# Sauce ideas for "gnudi"



## mezzaluna (Aug 29, 2000)

I'm having friends who are vegetarian over for dinner on Saturday night. I've decided to make spinach-ricotta dumplings and need a sauce or coulis to serve with them. I'm trying to avoid tomato because I'm making a Provencal-style saute with the meal that includes grape tomatoes. The starch will be little risotto timbales stuffed with provolone or fontina, then baked.

Here's the recipe for the gnudi 9 ("naked" ravioli), which comes from Lidia's Family Table by Lidia Bastianich:

1 pound fresh ricotta
1 egg
1 cup spinach puree (thawed frozen spinach, squeezed dry and pureed)
1/4 cup freshly grated Parmigiano-Reggiano or Grana Padano
6 tablespoons fine bread crumbs
1/4 cup flour
1/2 teaspoon salt
Freshly ground black pepper

The ingredients are mixed to form a dough, then rolled into balls the size of golf balls. The balls are lightly floured, then dropped in boiling water for 2-3 minutes. They are removed when they float and the water is at a rolling boil.
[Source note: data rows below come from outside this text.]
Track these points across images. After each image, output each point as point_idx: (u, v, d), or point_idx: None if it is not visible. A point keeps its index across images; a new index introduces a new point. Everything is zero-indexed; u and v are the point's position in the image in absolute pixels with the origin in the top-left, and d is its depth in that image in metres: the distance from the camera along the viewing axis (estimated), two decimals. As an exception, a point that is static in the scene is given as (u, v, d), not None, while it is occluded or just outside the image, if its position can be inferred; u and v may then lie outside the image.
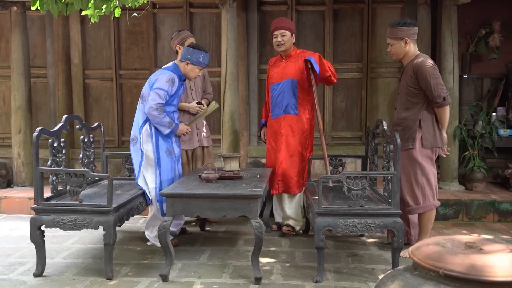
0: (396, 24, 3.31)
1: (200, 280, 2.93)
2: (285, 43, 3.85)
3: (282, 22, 3.93)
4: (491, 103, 5.60)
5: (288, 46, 3.88)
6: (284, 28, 3.84)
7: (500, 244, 1.34)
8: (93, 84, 5.96)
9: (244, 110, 5.66)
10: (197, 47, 3.53)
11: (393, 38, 3.31)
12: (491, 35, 5.37)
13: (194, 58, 3.49)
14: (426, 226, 3.36)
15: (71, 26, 5.80)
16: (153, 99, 3.36)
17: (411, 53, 3.33)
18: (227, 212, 2.89)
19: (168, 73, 3.46)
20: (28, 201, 4.67)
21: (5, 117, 5.96)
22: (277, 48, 3.90)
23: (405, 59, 3.37)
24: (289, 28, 3.86)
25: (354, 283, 2.89)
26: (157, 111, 3.36)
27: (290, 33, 3.87)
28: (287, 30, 3.84)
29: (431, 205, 3.35)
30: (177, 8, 5.77)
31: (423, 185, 3.32)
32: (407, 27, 3.27)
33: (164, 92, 3.39)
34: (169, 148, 3.52)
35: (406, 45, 3.29)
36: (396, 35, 3.29)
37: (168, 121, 3.43)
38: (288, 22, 3.96)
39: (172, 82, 3.42)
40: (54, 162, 3.09)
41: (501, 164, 5.40)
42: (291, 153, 3.82)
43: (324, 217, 2.91)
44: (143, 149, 3.46)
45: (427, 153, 3.33)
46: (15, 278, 2.98)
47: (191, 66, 3.52)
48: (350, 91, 5.75)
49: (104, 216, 2.90)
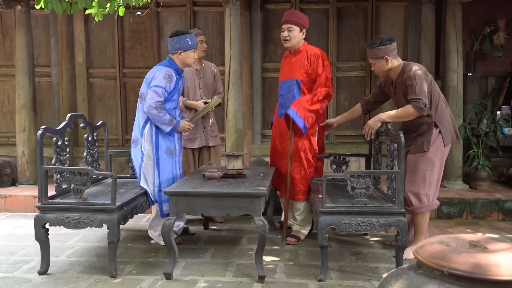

Lidia suggests sage-butter sauce, but one of the diners is very weight-conscious. So I'd like to offer another sauce/coulis with it that is vegetable-based.

Any ideas? I thought pesto would be too thick and strongly-flavored with this. Would a sauce made of butternut squash be okay, or would it clash with the parmigiano??

TIA!
Mezzaluna


----------



## jenni belle (Mar 10, 2005)

I was going to say a browned butter sauce until I saw your health conscious note! :blush: I, personally, am turned off by the butternut squash/Parmigiano combination, but that doesn't mean everyone else would be! 

What about a mushroom based sauce or even a red bell pepper based sauce? The more I think about it the more I like the red bell pepper sauce idea. That would compliment the spinach & the Parmigiano very nicely.

(Or yellow bell pepper for that matter!)


----------



## castironchef (Oct 10, 2005)

Taking jenni belle's ideas a step further, how about a yin-yang presentation of a red pepper sauce and a yellow pepper sauce?

Would look good and the tastes would be complementary to your overall dish.


----------



## cape chef (Jul 31, 2000)

Or simply toss them warm with truffle oil,milled black peppercorns and a sprinkle of sel gris.


----------



## mezzaluna (Aug 29, 2000)

Truffle oil...YUM. I like the pepper sauce idea too. Maybe I'll offer both.

Any other ideas?


----------



## mezzaluna (Aug 29, 2000)

I went with the pepper sauce. I used a recipe of Emeril's and subbed vegetable broth for chicken broth. It was delicious, and complimented the gnudi well. I was surprised how well those turned out. The recipe was 20 ounces of well-dried thawed frozen spinach, 1 egg, 1/4 cup flour, 1 pound drained ricotta and 1/4 cup grated parmesan. When I mixed it up it seemed like it wouldn't hold together but after they were lightly rolled in flour and boiled, they were perfect. I'm sure I'll make this combination again. :lips: 

Thanks for your guidance, everyone!


----------